While I was trolling the aisles of Whole Foods the other day, I stumbled upon a familiar salt marsh plant known as glasswort (Salicornia virginica). When I would lead early morning nature walks along the beaches in Florida this marsh herb was a plant I enjoyed finding! Here’s the interesting anecdote I’d share with my sunrise hikers.
Glasswort, also known as poorman’s asparagus or marsh samphire, can be eaten boiled or pickled in vinegar. Early settlers in Florida cooked and pickled glasswort because of its high salt content. The salty stems are the edible part of this plant.
For centuries, glassworts was collected and burned to create an ash rich in soda (impure sodium carbonate). The ash was then baked and fused with sand to make crude glass, consequently, provided reason for the glassworts main common name.
Another reason this plant got its most popular common name, glasswort, is that when someone steps on a bed of this plant, it sounds like they’re walking on broken glass.

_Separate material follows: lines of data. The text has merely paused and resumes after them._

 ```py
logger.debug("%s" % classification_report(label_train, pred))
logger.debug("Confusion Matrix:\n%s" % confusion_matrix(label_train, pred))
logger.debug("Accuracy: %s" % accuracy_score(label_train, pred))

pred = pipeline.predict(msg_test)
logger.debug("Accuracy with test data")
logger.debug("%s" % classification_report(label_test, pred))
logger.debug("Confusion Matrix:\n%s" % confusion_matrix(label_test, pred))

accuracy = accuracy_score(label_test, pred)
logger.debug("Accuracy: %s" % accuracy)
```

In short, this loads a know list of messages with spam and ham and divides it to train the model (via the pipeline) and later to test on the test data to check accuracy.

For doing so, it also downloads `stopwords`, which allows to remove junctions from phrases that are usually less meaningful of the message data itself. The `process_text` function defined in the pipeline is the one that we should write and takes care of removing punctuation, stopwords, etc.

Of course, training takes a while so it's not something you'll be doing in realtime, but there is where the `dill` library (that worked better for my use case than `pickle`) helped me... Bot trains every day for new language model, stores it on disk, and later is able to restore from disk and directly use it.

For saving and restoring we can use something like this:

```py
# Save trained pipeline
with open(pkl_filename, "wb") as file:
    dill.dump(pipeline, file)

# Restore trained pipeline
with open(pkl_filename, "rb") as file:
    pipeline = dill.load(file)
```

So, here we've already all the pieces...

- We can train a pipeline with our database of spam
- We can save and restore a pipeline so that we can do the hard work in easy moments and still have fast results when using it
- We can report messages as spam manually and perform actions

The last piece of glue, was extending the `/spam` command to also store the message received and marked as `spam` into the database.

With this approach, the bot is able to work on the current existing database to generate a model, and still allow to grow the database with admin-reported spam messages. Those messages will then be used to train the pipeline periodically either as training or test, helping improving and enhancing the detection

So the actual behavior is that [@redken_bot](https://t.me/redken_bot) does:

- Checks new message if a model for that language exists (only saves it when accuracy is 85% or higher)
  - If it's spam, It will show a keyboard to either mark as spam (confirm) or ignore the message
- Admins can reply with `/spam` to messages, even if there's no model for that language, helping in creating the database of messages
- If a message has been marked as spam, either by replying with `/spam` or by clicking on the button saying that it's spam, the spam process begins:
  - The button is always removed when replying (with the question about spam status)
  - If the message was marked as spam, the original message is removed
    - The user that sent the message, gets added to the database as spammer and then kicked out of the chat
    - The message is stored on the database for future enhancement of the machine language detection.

Glasswort is common along beach dunes and salt march flats on the east and west coasts of the U.S. It is easily recognizable with its cactuslike bright green stem, tiny red flowers, scale-like leaves. It is particularly well suited to live along the coast because it has a thick waxy skin that protects itself from the salt water spray. Another glasswort adaptation to help in this rather harsh climate is the addition of vacuoles within their root cells that lock up to prevent salt from being absorbed through its roots. Glasswort is usually only 4-12 inches long and has a horizontal main stem with lateral branches. Be careful you don’t trip on this matted down plant!